Durante a conversa com Igor Coelho, o governador abordou a união da direita e a possibilidade de competição nas próximas eleições. Ele se mostrou confiante na capacidade dos conservadores em se unir e desafiar expectativas. Ao criticar o atual governo, Tarcísio mencionou: “É preciso romper esse ciclo de ‘desgoverno’ que vivemos atualmente”. Para ele, a próxima eleição não é apenas uma disputa, mas um reflexo das mazelas que a população poderá enfrentar em 2027.
A participação de Tarcísio no podcast se deu ao lado de Guilherme Derrite, secretário da Segurança Pública. Juntos, discutiram temas cruciais como o combate ao crime organizado e a desocupação de áreas problemáticas em São Paulo, como a Favela do Moinho e a Cracolândia.
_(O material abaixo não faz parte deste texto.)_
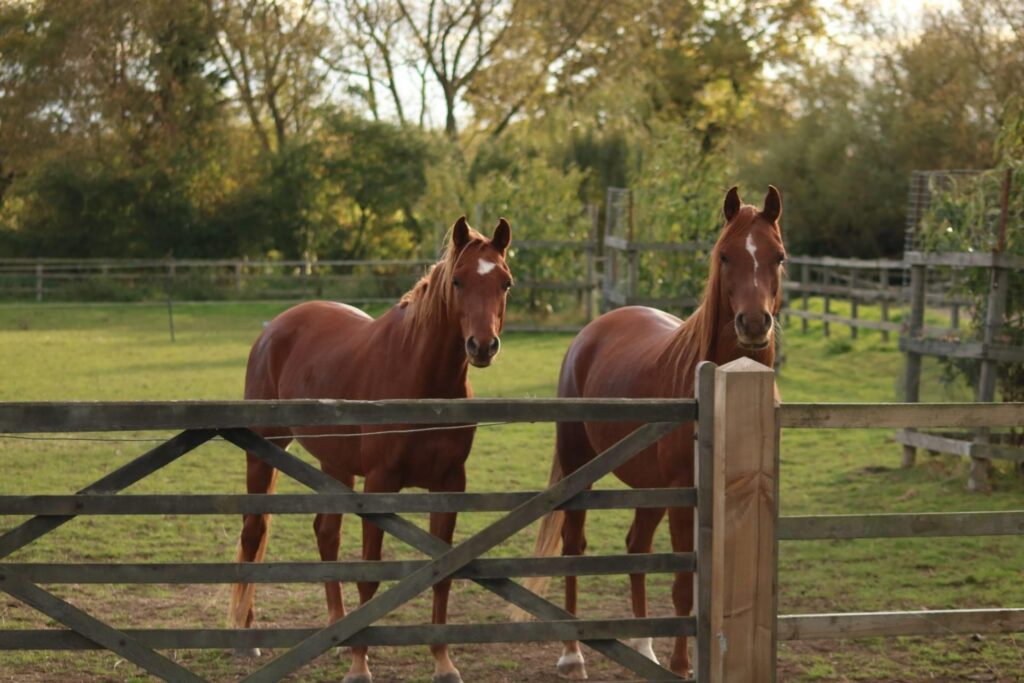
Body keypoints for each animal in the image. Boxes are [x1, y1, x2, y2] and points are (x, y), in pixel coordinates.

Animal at [235, 218, 516, 683]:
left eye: (505, 283)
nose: (482, 346)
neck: (422, 382)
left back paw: (336, 626)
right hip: (263, 453)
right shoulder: (381, 484)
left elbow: (443, 575)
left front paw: (443, 662)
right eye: (457, 281)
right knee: (253, 533)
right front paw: (359, 665)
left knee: (325, 534)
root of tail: (275, 327)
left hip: (334, 465)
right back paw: (245, 636)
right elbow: (369, 575)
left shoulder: (450, 484)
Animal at [528, 187, 782, 679]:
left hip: (650, 488)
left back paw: (644, 649)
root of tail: (594, 329)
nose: (753, 323)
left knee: (637, 547)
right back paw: (572, 653)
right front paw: (683, 667)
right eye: (725, 255)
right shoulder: (686, 497)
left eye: (778, 257)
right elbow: (684, 587)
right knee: (574, 546)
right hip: (579, 469)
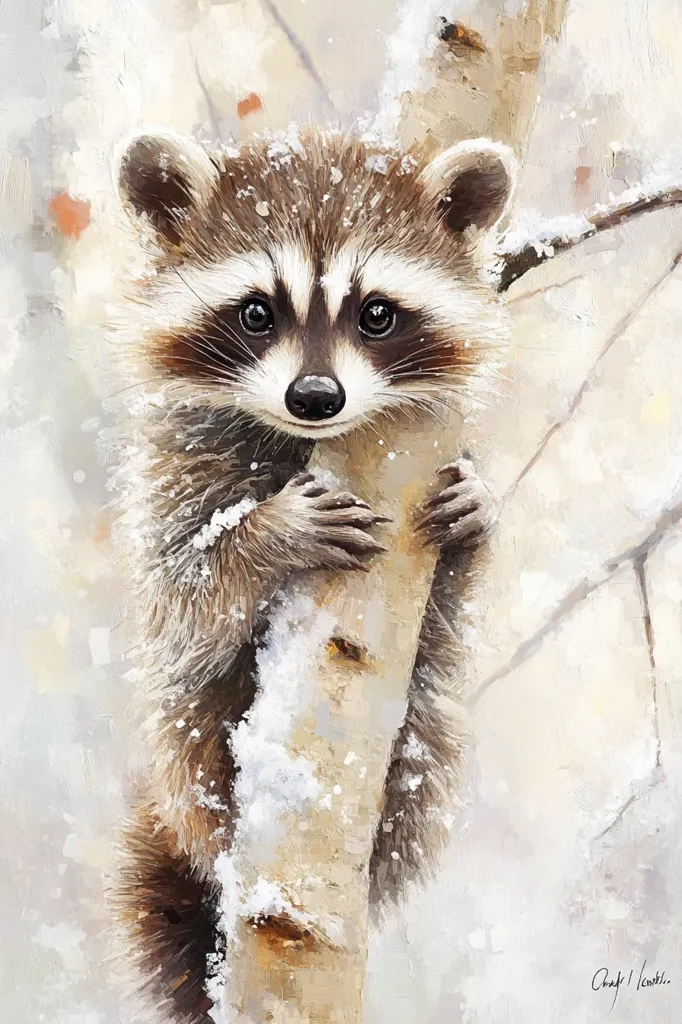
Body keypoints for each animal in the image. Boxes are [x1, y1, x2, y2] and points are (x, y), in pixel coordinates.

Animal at [111, 127, 514, 1022]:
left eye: (377, 313)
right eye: (258, 312)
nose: (317, 396)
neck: (293, 436)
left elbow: (455, 590)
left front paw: (478, 516)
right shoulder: (171, 470)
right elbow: (183, 593)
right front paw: (266, 536)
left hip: (424, 734)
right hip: (186, 744)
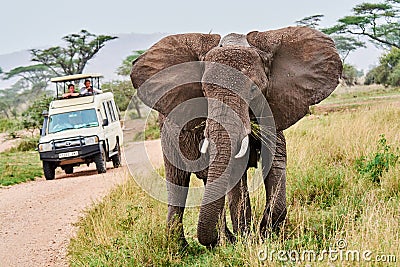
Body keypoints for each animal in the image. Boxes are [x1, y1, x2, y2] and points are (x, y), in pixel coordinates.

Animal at [130, 26, 342, 248]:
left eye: (254, 89)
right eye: (203, 90)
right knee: (178, 181)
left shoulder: (273, 108)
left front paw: (265, 233)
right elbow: (234, 177)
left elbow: (275, 163)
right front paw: (246, 240)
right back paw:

Ambos expressaram suas críticas à atual Lei de Execução Penal, argumentando que ela precisa ser reformulada para que a sociedade tenha maior segurança.
Tarcísio reforçou que, sem punições adequadas para delitos graves, a sociedade continuará perdendo a guerra contra o crime. “Precisamos abandonar o romantismo acerca do crime. É fundamental oferecer paz, segurança e esperança à população”, declarou. A instalação da CPI do Crime Organizado no Senado também foi pauta da conversa, especialmente após a recente operação no Rio de Janeiro, que gerou um alto número de mortos.
O governador também debateu a classificação de facções criminosas como atos de terrorismo, uma proposta que enfrenta resistência do governo e de especialistas. Para Tarcísio, tal medida pode aumentar o custo do crime e trazer maior efetividade no combate a ações que aterrorizaram a população. “A revisão da legislação deve estar fundamentada na realidade prática do dia a dia”, concluiu, reafirmando seu compromisso com a segurança pública e o bem-estar da sociedade.